Und nun meine Frage :):

Was dann?
Wie verbeugt man sich richtig?
Wie oft?
Wann soll man von der Bühne gehen?
Was habt ihr für Erfahrungen/ Wie macht ihr das?

Erzählt mir einfach mal wie ihr ein Konzert beendet ;)

MFG
Rodrigo
 
Also früher bin ich nach Vorspielen immer von der Bühne gerannt :D

Dann habe ich es so gelernt: Letzten Ton ausklingen lasen, langsam aufstehen, nach vorne gehen, sich verbeugen (nur so halb mit dem Oberkörper nach vorne und die Arme dabei etwas nach hinten) und dann nichts wie weg ;)
Bei richtigen Konzerten habe ich es immer so gesehen: Mehrmals verbeugen, von der Bühne gehen und bei anhaltendem Geklatsche nochmal kommen und die Zugabe spielen.
 
Kommt auch auf den Künstler an und welches Image er von sich aufbauen will. Jemand der eher schüchtern ist bzw. sich absichtlich vom Publikum distanzieren will, vielleicht auch um eine unnahbare Aura aufzubauen, spielt das Stück, lässt es ausklingen, es gibt Applaus, der Künstler geht etwas weiter nach vorne auf die Bühne, nickt dem Publikum einmal kurz zu und lächelt kurz und flüchtig und geht dann würdevoll aber bestimmt von der Bühne.

Dann gibt es noch Künstlerpersönlichkeiten die einen familiären Kontakt zum Publikum haben und Nähe schaffen wollen, lächeln und winken, immer wieder sich etwas verneigen, weiter lächeln, nochmal winken, lachen, winken ... usw.
Dies suggeriert dem Publikum "man ist Mensch geblieben" und sehr volksnah, kann aber auch schnell anbiedernd und zu kleinbürgerlich wirken.

Dann gibt es da noch Künstler die eine Mischung aus beidem sind: Der Welt entflohen und von der Muse entrückt. Die stellen sich dann minutenlang auf die Bühne und lassen sich beklatschen, suchen aber keinen Blickkontakt zum Publikum, lächeln auf gar keine Fall oder beachten das Publikum gar mit einem freundlichen Blick, nein- sie schauen mit einem verlorenen, melancholischen aber erhabenen leicht arroganten Blick gegen die Decke, den Kopf leicht zurück geneigt, einen Arm vielleicht hinter dem Rücken verschränkt. Irgendwann drehen sich sich abrupt um, als hätten sie eine Eingebung oder Vision gehabt und wetzen von der Bühne (ohne das Publikum anzusehen), als ginge es darum, jetzt woanders die Welt zu retten.
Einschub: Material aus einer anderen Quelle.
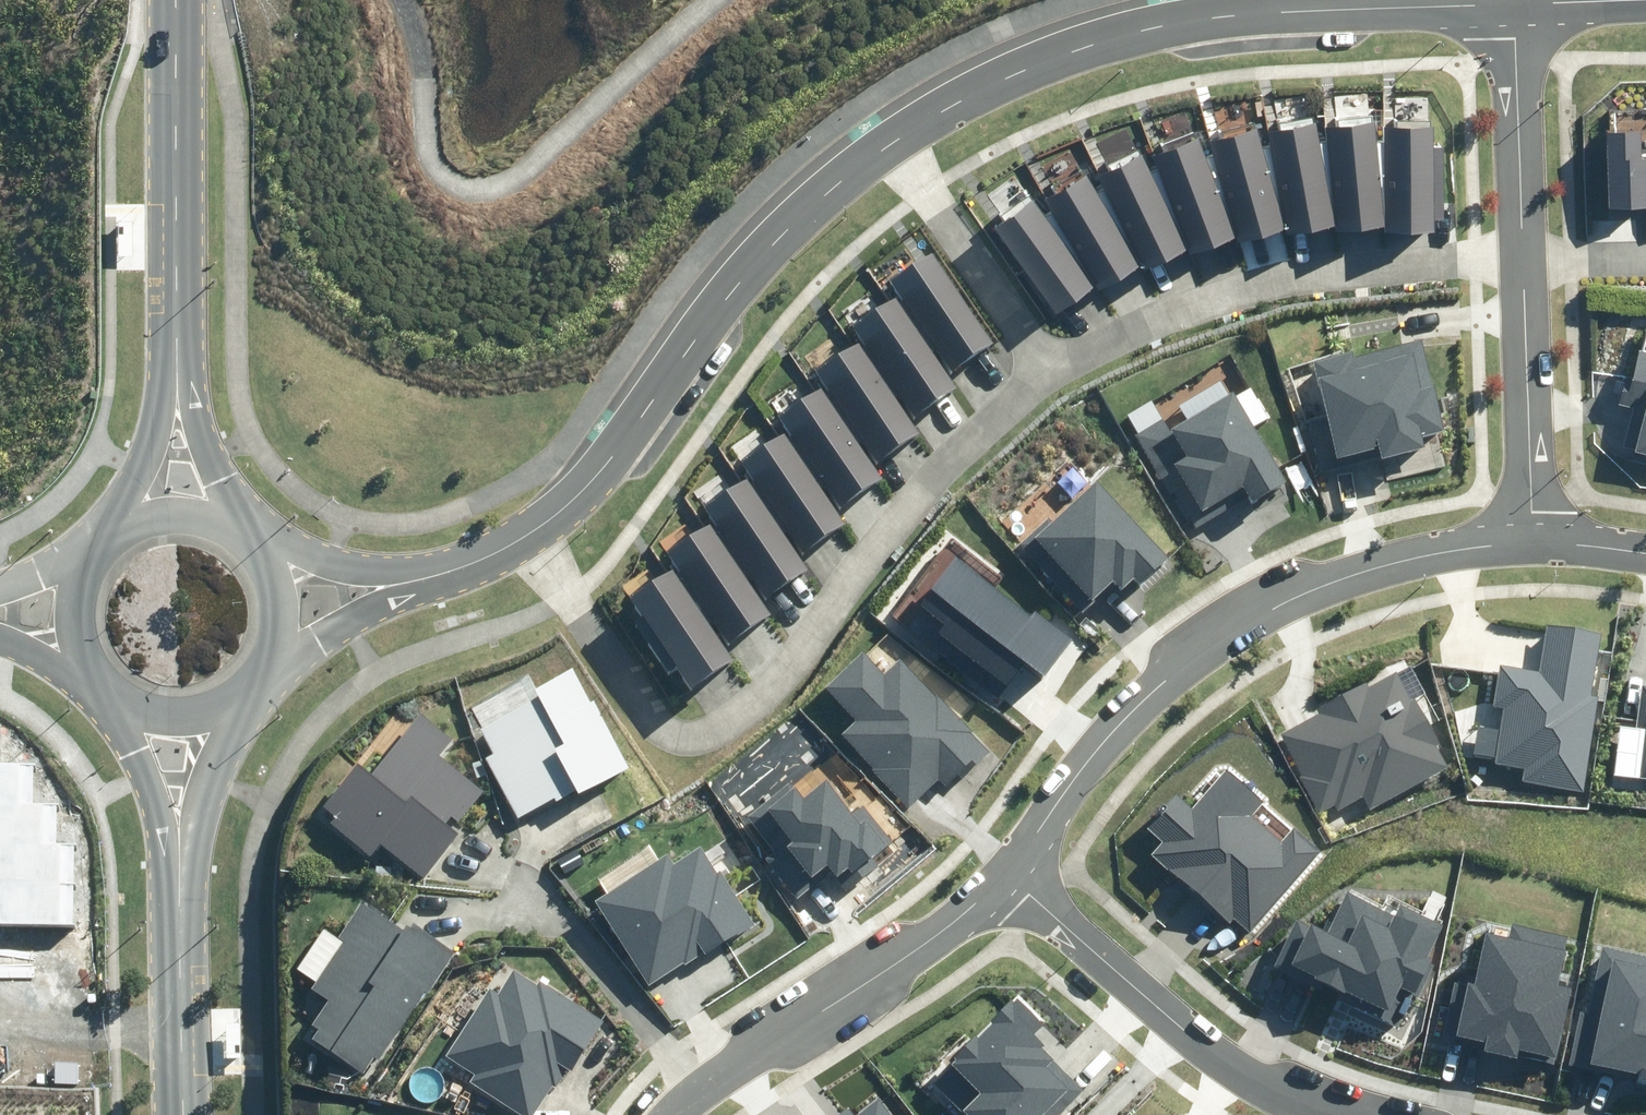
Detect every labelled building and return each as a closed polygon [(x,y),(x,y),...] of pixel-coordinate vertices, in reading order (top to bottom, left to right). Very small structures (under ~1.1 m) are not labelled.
[(1316,123),(1268,131),(1271,145),(1281,197),(1289,235),(1335,227),(1330,201),(1335,201),(1330,142),(1320,142),(1316,123)] [(1375,123),(1329,127),(1330,142),(1335,201),(1337,233),(1385,229),(1383,209),(1387,209),(1386,143),(1377,144),(1375,123)] [(1434,127),(1386,128),(1386,143),(1387,209),(1387,233),(1436,232),(1436,220),(1446,220),(1445,149),(1434,149),(1434,127)] [(1215,153),(1231,211),(1239,241),(1285,228),(1277,198),(1281,197),(1271,145),(1262,148),(1257,129),(1212,141),(1215,153)] [(1642,150),(1641,133),(1608,134),(1609,210),(1645,209),(1645,150),(1642,150)] [(1183,231),(1191,253),(1236,238),(1226,213),(1231,211),(1215,153),(1206,156),(1199,137),(1154,155),(1159,170),(1183,231)] [(1104,190),(1132,246),(1144,271),(1186,251),(1178,233),(1183,231),(1159,170),(1151,174),(1142,155),(1098,176),(1104,190)] [(1054,209),(1088,271),(1099,291),(1139,269),(1128,248),(1132,246),(1104,190),(1097,194),(1087,176),(1048,198),(1054,209)] [(995,229),(1057,313),(1093,288),(1084,275),(1088,271),(1054,209),(1044,216),(1032,200),(995,229)] [(937,351),(951,373),(993,345),(935,256),(892,284),(903,300),(898,302),(933,354),(937,351)] [(900,396),(914,417),(956,389),(933,354),(898,302),(897,300),(855,328),(865,344),(861,347),(895,399),(900,396)] [(1309,420),(1321,470),(1381,455),(1381,458),(1425,447),(1422,435),(1444,429),(1421,341),(1355,358),(1353,351),(1315,360),(1329,415),(1309,420)] [(862,440),(876,461),(919,434),(895,399),(861,347),(860,345),(817,373),(828,389),(823,392),(857,444),(862,440)] [(1622,389),(1618,405),(1633,409),(1622,446),(1645,453),(1645,349),(1641,347),(1628,391),(1622,389)] [(826,488),(840,509),(882,481),(857,444),(823,392),(781,420),(791,436),(788,438),(822,490),(826,488)] [(1138,435),(1194,528),(1248,496),(1252,503),(1288,481),(1234,393),(1171,430),(1164,419),(1138,435)] [(789,532),(803,553),(846,525),(822,490),(788,438),(787,437),(745,464),(755,480),(751,483),(786,534),(789,532)] [(752,576),(766,597),(809,569),(786,534),(751,483),(750,481),(708,508),(718,524),(714,527),(748,579),(752,576)] [(1048,517),(1021,543),(1082,609),(1113,580),(1122,589),(1134,579),(1140,586),(1170,559),(1098,482),(1054,523),(1048,517)] [(715,621),(729,642),(771,614),(748,579),(714,527),(713,526),(670,553),(681,569),(677,572),(711,624),(715,621)] [(931,646),(1001,696),(1024,665),(1040,678),(1071,635),(1037,611),(1034,616),(956,560),(921,608),(946,626),(931,646)] [(677,663),(691,684),(733,656),(711,624),(677,572),(674,568),(632,595),(642,611),(636,615),(671,667),(677,663)] [(1480,726),(1475,754),(1496,758),(1495,764),(1526,769),(1524,781),(1582,791),(1599,697),(1588,695),(1599,633),(1547,624),(1539,672),(1501,665),(1494,706),(1504,707),(1500,729),(1480,726)] [(842,735),(909,807),(938,779),(946,787),(959,774),(963,778),(990,753),(901,659),(885,674),(862,651),(826,685),(858,719),(842,735)] [(485,759),(517,818),(555,797),(557,801),(576,791),(578,795),(631,766),(594,699),(590,701),(572,669),(534,689),(539,698),(480,730),(494,755),(485,759)] [(1333,805),(1336,812),(1364,797),(1370,808),(1448,767),(1436,745),(1441,743),(1417,698),(1412,701),(1396,672),(1370,686),(1367,680),(1317,706),(1321,714),(1279,736),(1320,812),(1333,805)] [(1614,775),(1645,778),(1645,686),(1642,685),(1638,728),(1619,726),(1614,775)] [(329,825),(370,858),(381,844),(423,877),(458,833),(445,823),(451,816),(459,823),(485,791),(441,756),(453,740),(418,712),(370,773),(358,764),(323,807),(336,817),(329,825)] [(73,924),(75,841),(57,841),(57,803),(32,802),(33,766),(0,765),(0,923),(73,924)] [(1232,918),(1249,933),(1321,852),(1293,828),(1282,841),(1256,818),(1267,805),(1225,768),(1189,809),(1175,797),(1149,827),(1164,840),(1150,857),(1226,924),(1232,918)] [(769,863),(798,899),(831,872),(836,877),(848,867),(852,872),(891,841),(862,805),(852,814),(826,782),(805,799),(791,781),(746,817),(778,856),(769,863)] [(595,899),(651,986),(704,952),(706,956),(754,925),(719,870),(715,872),(699,847),(672,864),(666,855),(595,899)] [(1340,999),(1397,1027),(1413,994),(1419,997),(1435,965),(1426,960),(1442,927),(1401,907),(1396,916),(1348,892),(1327,934),(1298,920),(1275,966),(1322,989),(1325,982),(1344,991),(1340,999)] [(404,929),(364,902),(339,938),(325,928),(297,968),(317,982),(312,989),(329,1000),(312,1024),(319,1029),(312,1039),(367,1077),(456,952),(414,922),(410,927),(407,925),(404,929)] [(1518,1055),(1557,1063),(1572,990),(1557,986),(1568,936),(1513,925),(1510,939),(1487,934),(1476,986),(1457,982),(1445,1037),(1484,1046),(1483,1052),(1517,1059),(1518,1055)] [(1603,947),(1588,1012),(1580,1011),(1568,1064),(1618,1075),(1619,1071),(1641,1075),(1640,1079),(1645,1080),(1645,956),(1603,947)] [(446,1054),(477,1074),(471,1083),(521,1114),(533,1114),(553,1084),(556,1086),(567,1070),(570,1072),(602,1022),(538,981),(535,986),(512,972),(498,994),(489,988),(446,1054)] [(966,1114),(1058,1114),(1083,1089),(1043,1050),(1047,1045),(1034,1032),(1043,1024),(1016,998),(932,1082),(966,1114)] [(225,1057),(238,1056),(237,1023),(224,1023),(225,1057)] [(878,1098),(857,1114),(891,1114),(878,1098)]
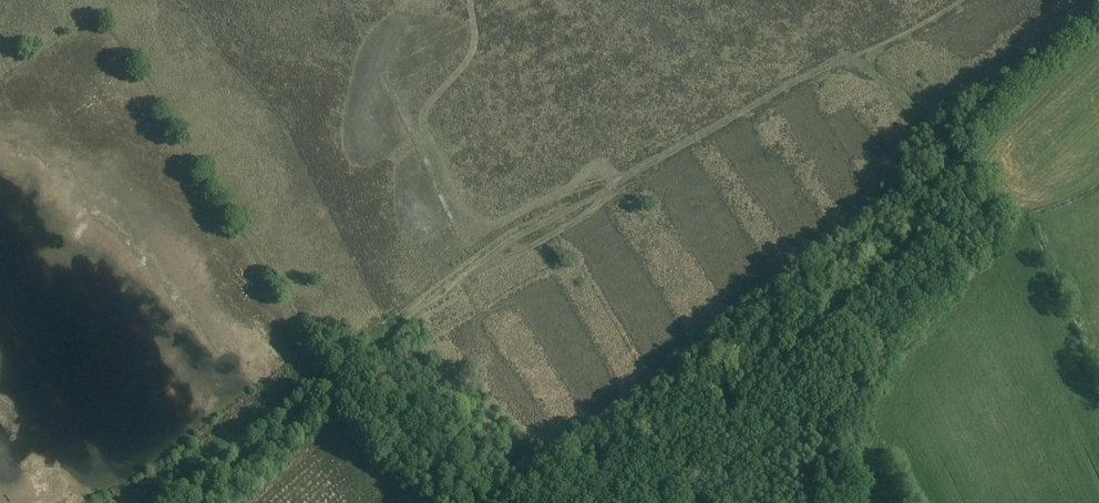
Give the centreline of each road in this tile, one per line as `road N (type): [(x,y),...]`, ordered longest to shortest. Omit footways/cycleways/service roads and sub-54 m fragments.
road 1 (track): [(856,61),(513,240),(359,362)]
road 2 (track): [(182,502),(359,362)]
road 3 (track): [(359,362),(501,502)]
road 4 (track): [(856,61),(912,101),(961,159)]
road 5 (track): [(971,0),(856,61)]

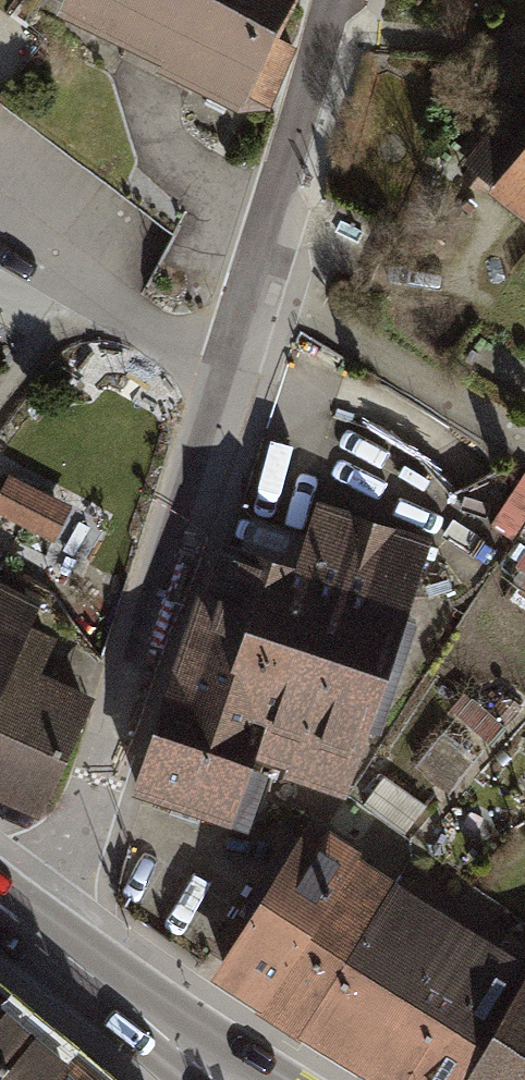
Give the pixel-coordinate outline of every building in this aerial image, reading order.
[(193,0),(68,0),(59,19),(141,57),(162,67),(193,0)] [(162,67),(158,75),(246,116),(261,83),(300,0),(193,0),(162,67)] [(524,211),(524,176),(508,198),(524,211)] [(12,481),(0,503),(0,512),(56,542),(72,514),(12,481)] [(429,538),(314,503),(294,571),(215,547),(139,800),(235,829),(250,781),(347,809),(429,538)] [(0,589),(0,692),(24,640),(40,607),(0,589)] [(94,703),(38,678),(50,653),(24,640),(0,692),(0,796),(43,814),(94,703)] [(273,1005),(359,863),(365,853),(309,820),(239,937),(218,971),(273,1005)] [(311,1027),(397,885),(359,863),(273,1005),(311,1027)] [(497,946),(397,885),(311,1027),(399,1079),(416,1079),(497,946)] [(416,1079),(464,1079),(524,978),(524,962),(497,946),(416,1079)] [(464,1079),(524,1079),(524,978),(464,1079)] [(0,1009),(0,1079),(90,1079),(0,1009)]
Für den letzten Ton eines Stückes sollte eine Geste, dramatisch und effektbetont einstudiert werden. Hier kann man von Karajan lernen. In dieser Pose sollte man für ca. 30 Sekunden verweilen. Erst danach sollte applaudiert werden.

;)​
 
Zuletzt von einem Moderator bearbeitet:
Also das allerwichtigste ist meiner Meinung nach der Moment zwischen dem letzten Ton und dem ersten Klatschen.
Irgendjemand hatte hier eine Signatur, in der stand, dass nicht der Applaus dsa wichtige ist, sondern die Stille vor dem Applaus, dieser Meinung bin ich auch.
Kleine Kinder spielen den letzten Ton, während sie Aufstehen und gerade schnell das nächste Notenheft hinknallen, das ist so, als würde man einen schönen Film eine Minute vor Schluss beenden.
Man hat zwar das wesentliche gesehen und verstanden, aber... nicht wahr ;)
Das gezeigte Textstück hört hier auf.